■ Work instruction:
Please rewrite the stretch from the start of the rows through the line containing "зготовить толстовки. Цена нужна", with "договорная" replaced by "по договорённости" and everything else unchanged. Leave the pictures out of your answer.

'''

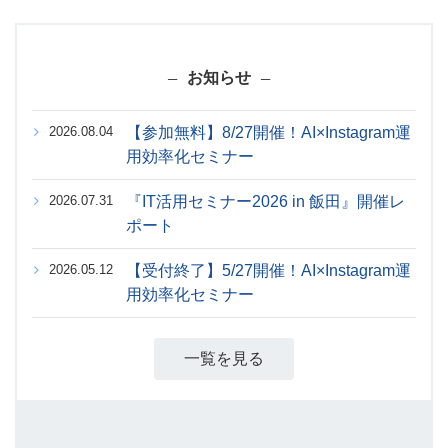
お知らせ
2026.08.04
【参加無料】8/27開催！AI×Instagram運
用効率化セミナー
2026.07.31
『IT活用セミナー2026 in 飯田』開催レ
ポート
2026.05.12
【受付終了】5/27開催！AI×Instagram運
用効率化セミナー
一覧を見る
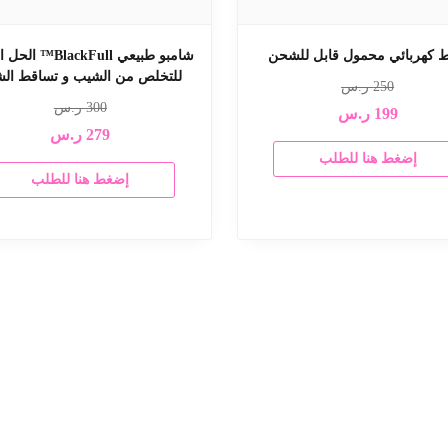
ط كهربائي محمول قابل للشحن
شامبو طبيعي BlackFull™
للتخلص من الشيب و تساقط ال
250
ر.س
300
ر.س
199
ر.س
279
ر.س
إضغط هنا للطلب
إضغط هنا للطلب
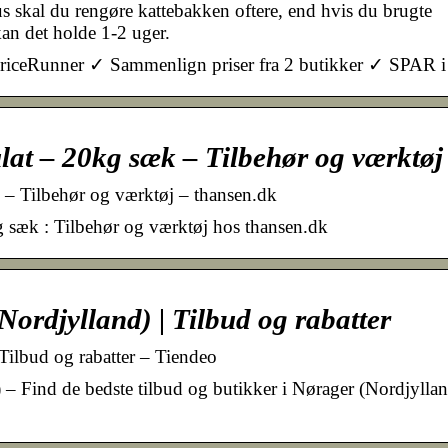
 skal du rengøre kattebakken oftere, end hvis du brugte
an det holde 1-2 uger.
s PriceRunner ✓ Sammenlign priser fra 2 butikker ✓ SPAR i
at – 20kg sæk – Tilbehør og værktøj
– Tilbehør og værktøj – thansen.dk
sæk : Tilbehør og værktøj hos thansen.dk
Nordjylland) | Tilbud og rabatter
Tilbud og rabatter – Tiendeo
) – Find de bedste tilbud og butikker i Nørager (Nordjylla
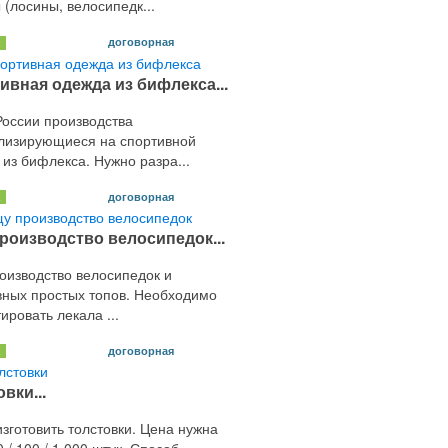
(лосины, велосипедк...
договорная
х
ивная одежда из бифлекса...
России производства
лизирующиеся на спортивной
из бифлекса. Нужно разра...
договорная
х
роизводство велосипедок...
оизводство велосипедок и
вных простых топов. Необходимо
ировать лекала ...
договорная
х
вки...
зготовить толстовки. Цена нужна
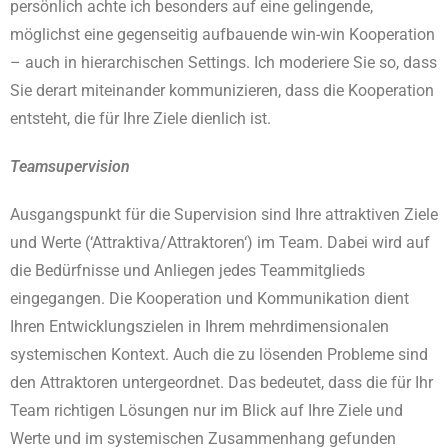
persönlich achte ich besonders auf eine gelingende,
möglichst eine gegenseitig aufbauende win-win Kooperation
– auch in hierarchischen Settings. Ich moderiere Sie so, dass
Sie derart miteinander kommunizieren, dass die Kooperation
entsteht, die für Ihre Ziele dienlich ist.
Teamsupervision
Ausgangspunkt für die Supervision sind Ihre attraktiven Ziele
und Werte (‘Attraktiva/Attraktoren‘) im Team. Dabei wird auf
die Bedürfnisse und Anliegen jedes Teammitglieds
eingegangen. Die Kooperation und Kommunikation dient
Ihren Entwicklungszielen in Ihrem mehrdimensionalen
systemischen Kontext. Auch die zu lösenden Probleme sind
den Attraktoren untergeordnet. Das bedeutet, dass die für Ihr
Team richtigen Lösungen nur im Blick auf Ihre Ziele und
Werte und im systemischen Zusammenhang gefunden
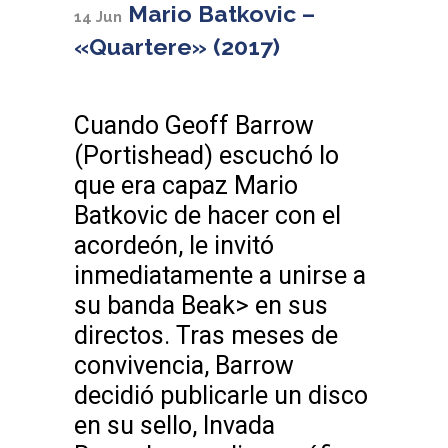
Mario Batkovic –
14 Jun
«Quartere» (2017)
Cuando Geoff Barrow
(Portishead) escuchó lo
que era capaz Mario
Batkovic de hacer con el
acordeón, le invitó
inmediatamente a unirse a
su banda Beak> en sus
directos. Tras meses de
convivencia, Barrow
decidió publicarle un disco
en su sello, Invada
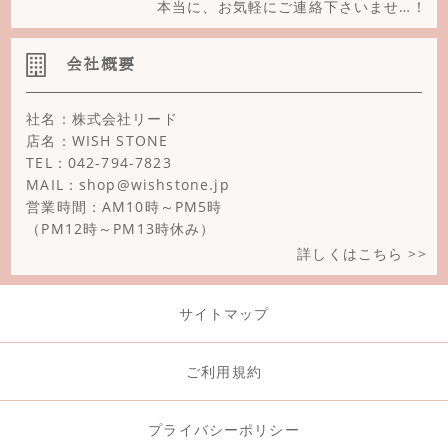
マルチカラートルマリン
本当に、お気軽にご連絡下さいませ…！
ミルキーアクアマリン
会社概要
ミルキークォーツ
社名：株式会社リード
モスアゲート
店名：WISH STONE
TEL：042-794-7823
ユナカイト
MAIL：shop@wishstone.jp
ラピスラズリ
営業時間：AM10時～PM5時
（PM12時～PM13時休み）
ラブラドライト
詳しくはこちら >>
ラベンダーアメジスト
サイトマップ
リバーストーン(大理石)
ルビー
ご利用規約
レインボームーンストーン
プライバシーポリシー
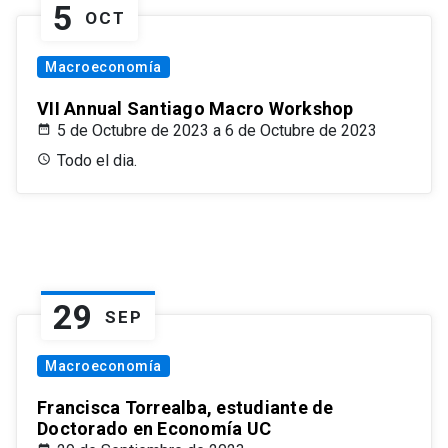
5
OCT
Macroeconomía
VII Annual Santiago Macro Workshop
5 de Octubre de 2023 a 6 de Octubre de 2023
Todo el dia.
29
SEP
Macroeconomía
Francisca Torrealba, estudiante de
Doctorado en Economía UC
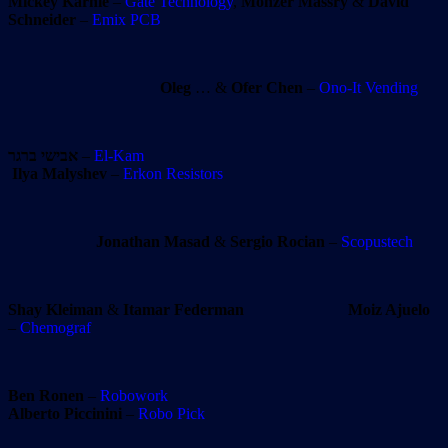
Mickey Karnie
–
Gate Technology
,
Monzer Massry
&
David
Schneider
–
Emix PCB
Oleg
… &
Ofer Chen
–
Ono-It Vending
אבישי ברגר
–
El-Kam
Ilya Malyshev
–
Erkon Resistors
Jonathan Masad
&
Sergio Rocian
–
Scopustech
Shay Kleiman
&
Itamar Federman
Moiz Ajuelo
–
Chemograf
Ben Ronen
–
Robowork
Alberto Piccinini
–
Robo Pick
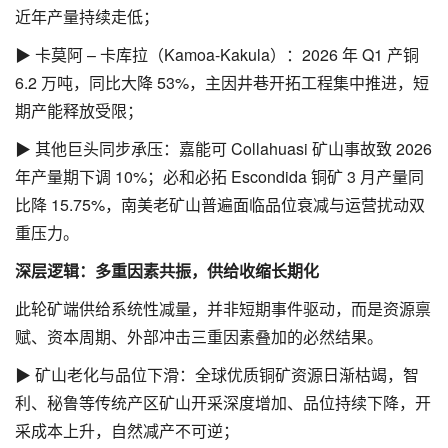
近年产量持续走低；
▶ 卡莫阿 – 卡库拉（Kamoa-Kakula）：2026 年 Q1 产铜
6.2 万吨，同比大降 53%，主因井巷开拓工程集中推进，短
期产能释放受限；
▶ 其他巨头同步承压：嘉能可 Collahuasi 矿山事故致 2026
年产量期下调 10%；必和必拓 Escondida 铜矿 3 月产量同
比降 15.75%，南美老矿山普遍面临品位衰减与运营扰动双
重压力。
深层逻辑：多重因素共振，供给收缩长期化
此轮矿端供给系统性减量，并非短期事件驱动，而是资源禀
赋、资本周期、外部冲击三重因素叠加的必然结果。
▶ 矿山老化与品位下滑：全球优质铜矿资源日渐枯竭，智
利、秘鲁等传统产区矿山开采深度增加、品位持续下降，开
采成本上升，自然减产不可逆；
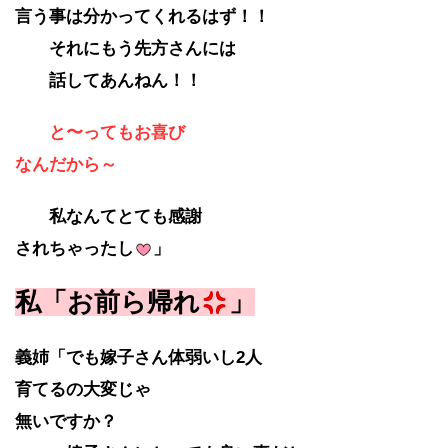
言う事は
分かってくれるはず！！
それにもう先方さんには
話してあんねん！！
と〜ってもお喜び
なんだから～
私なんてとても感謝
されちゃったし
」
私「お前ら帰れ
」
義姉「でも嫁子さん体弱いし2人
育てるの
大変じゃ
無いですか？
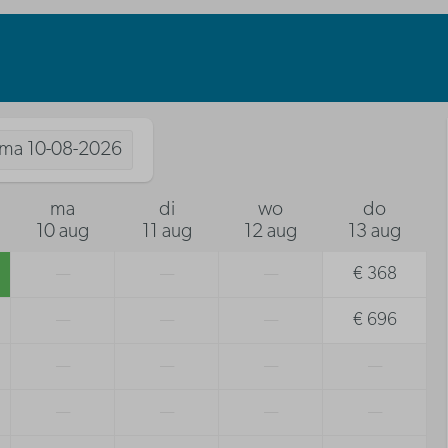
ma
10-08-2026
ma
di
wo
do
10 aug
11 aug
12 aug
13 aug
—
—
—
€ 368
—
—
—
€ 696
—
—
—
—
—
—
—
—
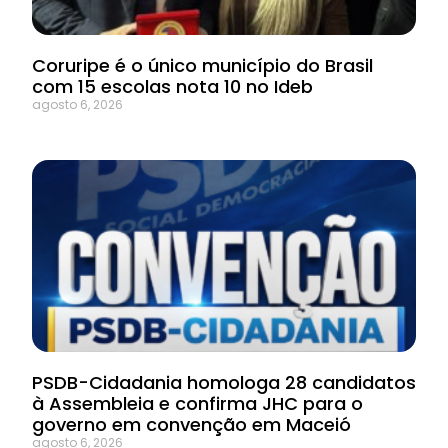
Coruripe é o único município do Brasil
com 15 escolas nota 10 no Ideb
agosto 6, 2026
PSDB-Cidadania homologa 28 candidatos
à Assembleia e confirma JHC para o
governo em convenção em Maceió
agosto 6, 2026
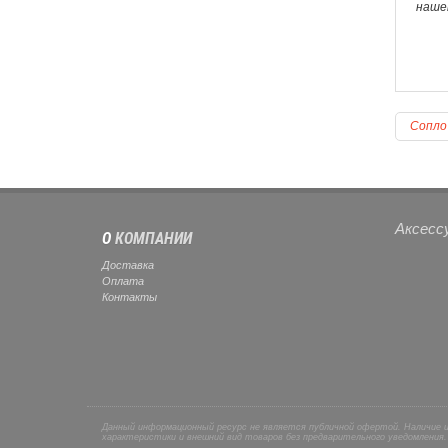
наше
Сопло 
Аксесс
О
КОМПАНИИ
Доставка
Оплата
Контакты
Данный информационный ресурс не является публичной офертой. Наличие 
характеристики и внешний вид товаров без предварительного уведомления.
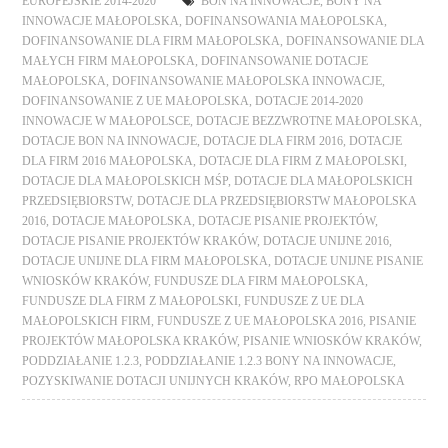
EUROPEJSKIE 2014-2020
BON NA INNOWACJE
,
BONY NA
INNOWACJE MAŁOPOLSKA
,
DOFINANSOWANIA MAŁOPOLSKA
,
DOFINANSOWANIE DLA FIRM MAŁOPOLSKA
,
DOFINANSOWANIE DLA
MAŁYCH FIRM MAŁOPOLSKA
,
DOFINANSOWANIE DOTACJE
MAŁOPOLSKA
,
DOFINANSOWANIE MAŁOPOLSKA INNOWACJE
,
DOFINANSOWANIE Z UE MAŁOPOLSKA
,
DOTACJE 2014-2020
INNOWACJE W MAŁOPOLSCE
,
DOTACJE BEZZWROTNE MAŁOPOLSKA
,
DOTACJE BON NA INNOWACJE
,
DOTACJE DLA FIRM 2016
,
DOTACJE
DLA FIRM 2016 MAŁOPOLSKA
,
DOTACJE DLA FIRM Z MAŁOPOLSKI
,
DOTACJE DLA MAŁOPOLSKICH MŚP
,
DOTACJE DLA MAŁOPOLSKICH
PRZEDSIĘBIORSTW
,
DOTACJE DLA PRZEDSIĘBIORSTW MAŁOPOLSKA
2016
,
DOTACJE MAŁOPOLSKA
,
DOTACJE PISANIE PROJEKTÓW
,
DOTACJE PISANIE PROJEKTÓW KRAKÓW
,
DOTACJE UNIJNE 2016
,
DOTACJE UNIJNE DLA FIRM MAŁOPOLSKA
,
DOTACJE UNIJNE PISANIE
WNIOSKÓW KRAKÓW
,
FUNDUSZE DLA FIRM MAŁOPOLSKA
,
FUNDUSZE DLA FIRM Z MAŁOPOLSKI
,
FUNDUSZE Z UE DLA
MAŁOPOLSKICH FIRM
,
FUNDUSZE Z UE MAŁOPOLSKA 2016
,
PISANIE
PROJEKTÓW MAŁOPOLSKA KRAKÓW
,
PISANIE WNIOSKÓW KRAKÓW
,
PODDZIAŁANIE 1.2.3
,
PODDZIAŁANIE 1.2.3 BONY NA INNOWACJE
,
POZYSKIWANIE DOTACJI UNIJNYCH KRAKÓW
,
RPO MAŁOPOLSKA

'''

■ Final answer:
お知らせ
2026.08.04
【参加無料】8/27開催！AI×Instagram運
用効率化セミナー
2026.07.31
『IT活用セミナー2026 in 飯田』開催レ
ポート
2026.05.12
【受付終了】5/27開催！AI×Instagram運
用効率化セミナー
一覧を見る
ط كهربائي محمول قابل للشحن
شامبو طبيعي BlackFull™
للتخلص من الشيب و تساقط ال
250
ر.س
300
ر.س
199
ر.س
279
ر.س
إضغط هنا للطلب
إضغط هنا للطلب
 skal du rengøre kattebakken oftere, end hvis du brugte
an det holde 1-2 uger.
s PriceRunner ✓ Sammenlign priser fra 2 butikker ✓ SPAR i
at – 20kg sæk – Tilbehør og værktøj
– Tilbehør og værktøj – thansen.dk
sæk : Tilbehør og værktøj hos thansen.dk
Nordjylland) | Tilbud og rabatter
Tilbud og rabatter – Tiendeo
) – Find de bedste tilbud og butikker i Nørager (Nordjylla
(лосины, велосипедк...
по договорённости
х
ивная одежда из бифлекса...
России производства
лизирующиеся на спортивной
из бифлекса. Нужно разра...
по договорённости
х
роизводство велосипедок...
оизводство велосипедок и
вных простых топов. Необходимо
ировать лекала ...
по договорённости
х
вки...
зготовить толстовки. Цена нужна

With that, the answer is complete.